SOURCE EXTRACT >>
Segment Open
Highlight
1. Early extracranial (EC) surgery after traumatic brain injury (TBI) is associated with worsened functional and cognitive outcomes at 1 year, particularly in patients with moderate-severe TBI or positive brain CT scan findings.
2. No significant outcome differences were observed in patients with orthopedic trauma or TBI with negative CT scans undergoing EC surgery.
3. The findings underscore the need for further research on optimizing surgical timing and perioperative care for TBI patients undergoing extracranial interventions.
Background
Traumatic brain injury (TBI) is a major global health burden, contributing to substantial morbidity, mortality, and long-term disability. Management often involves a critical focus on preventing secondary brain injury and optimizing neurological recovery. However, patients who sustain polytrauma frequently require extracranial (EC) surgeries early after injury. While such surgeries address urgent non-neurological injuries, their impact on brain recovery and long-term neurologic outcomes has been understudied.
Segment Closed
WORK INSTRUCTION A >> From the TBI study summary, extract the passage from "3. The findings" to "has been understudied.", copying it word for word.
WORK INSTRUCTION B >> According to the TBI study summary, in which two groups of patients were no significant outcome differences observed after extracranial surgery?
WORK INSTRUCTION C >> Proceed with the TBI study summary, writing on from the end of its background section.

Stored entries
Segment Open
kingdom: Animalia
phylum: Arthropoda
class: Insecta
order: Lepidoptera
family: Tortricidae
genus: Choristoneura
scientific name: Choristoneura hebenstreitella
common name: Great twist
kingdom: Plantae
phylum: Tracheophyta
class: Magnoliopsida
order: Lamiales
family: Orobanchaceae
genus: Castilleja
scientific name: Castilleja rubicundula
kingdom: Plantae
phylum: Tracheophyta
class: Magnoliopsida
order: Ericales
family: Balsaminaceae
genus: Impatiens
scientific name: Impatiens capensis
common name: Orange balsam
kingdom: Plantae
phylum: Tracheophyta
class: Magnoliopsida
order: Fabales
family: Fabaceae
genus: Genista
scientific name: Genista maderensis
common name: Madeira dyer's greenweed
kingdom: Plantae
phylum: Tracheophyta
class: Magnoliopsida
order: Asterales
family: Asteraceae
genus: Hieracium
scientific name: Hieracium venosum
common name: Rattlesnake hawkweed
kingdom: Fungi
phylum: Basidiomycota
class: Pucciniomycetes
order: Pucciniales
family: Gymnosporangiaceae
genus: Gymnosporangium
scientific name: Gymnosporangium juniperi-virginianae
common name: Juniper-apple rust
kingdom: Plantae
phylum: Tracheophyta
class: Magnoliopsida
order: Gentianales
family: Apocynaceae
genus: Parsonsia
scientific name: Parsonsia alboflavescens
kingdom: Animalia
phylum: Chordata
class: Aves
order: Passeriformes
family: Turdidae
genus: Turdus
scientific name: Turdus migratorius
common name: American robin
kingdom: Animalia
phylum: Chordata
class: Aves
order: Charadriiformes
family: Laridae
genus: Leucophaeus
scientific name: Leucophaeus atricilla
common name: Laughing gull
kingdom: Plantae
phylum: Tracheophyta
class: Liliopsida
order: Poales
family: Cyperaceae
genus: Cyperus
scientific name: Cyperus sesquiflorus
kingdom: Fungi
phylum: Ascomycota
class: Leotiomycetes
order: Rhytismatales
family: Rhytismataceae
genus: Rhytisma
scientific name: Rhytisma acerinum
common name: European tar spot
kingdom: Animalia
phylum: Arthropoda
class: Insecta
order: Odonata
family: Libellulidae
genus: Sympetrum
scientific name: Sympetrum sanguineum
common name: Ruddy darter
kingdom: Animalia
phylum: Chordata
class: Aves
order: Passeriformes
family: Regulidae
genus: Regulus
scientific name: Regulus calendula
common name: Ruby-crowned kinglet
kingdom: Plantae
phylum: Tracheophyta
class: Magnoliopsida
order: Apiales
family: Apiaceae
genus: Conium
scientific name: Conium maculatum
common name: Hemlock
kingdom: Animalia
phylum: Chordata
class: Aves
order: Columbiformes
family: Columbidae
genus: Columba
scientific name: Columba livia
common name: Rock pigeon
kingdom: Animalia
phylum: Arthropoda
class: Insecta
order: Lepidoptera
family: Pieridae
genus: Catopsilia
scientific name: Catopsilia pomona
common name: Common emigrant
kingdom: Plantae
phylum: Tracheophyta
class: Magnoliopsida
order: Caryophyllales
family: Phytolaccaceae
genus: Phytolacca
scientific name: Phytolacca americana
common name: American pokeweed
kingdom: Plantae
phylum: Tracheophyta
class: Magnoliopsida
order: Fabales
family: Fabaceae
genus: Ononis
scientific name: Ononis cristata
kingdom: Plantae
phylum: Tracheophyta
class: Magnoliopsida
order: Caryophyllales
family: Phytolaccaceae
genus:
Segment Closed
TASK RESULT A >>
3. The findings underscore the need for further research on optimizing surgical timing and perioperative care for TBI patients undergoing extracranial interventions.
Background
Traumatic brain injury (TBI) is a major global health burden, contributing to substantial morbidity, mortality, and long-term disability. Management often involves a critical focus on preventing secondary brain injury and optimizing neurological recovery. However, patients who sustain polytrauma frequently require extracranial (EC) surgeries early after injury. While such surgeries address urgent non-neurological injuries, their impact on brain recovery and long-term neurologic outcomes has been understudied.

TASK RESULT B >> Patients with orthopedic trauma and patients with TBI with negative CT scans.

TASK RESULT C >>
Cognitive deficits, functional impairments, and reduced quality of life are common sequelae of moderate to severe TBI. Understanding how interventions outside the brain, such as EC surgeries, affect these outcomes is vital to guiding treatment strategies in this complex patient population. The TRACK-TBI cohort offers a unique opportunity to evaluate these associations systematically across multiple trauma centers.
Study Design
This investigation was a retrospective secondary nested cohort study drawing from the prospective TRACK-TBI project, involving 18 US level I trauma centers. Participants aged 17 years or older who were admitted within 24 hours of injury, with documented Glasgow Coma Scale (GCS) scores and head CT imaging, were included. Notably, participants who underwent intracranial surgery were excluded to isolate the effects of extracranial surgical interventions.
Participants were stratified based on injury severity and CT findings into subgroups:
– Orthopedic Trauma Controls (OTCs)
– Moderate-Severe TBI (GCS 3-12)
– Mild TBI with Positive CT findings (CT+ and GCS 13-15)
– Mild TBI with Negative CT findings (CT- and GCS 13-15)
The exposure of interest was undergoing any EC surgery during the index hospital admission. Outcomes assessed at one year included:
– Glasgow Outcome Scale-Extended specific to TBI (GOSE-TBI)
– Cognitive function via Trail Making Tests parts A and B (Trails A and B)
– Disability Rating Scale (DRS)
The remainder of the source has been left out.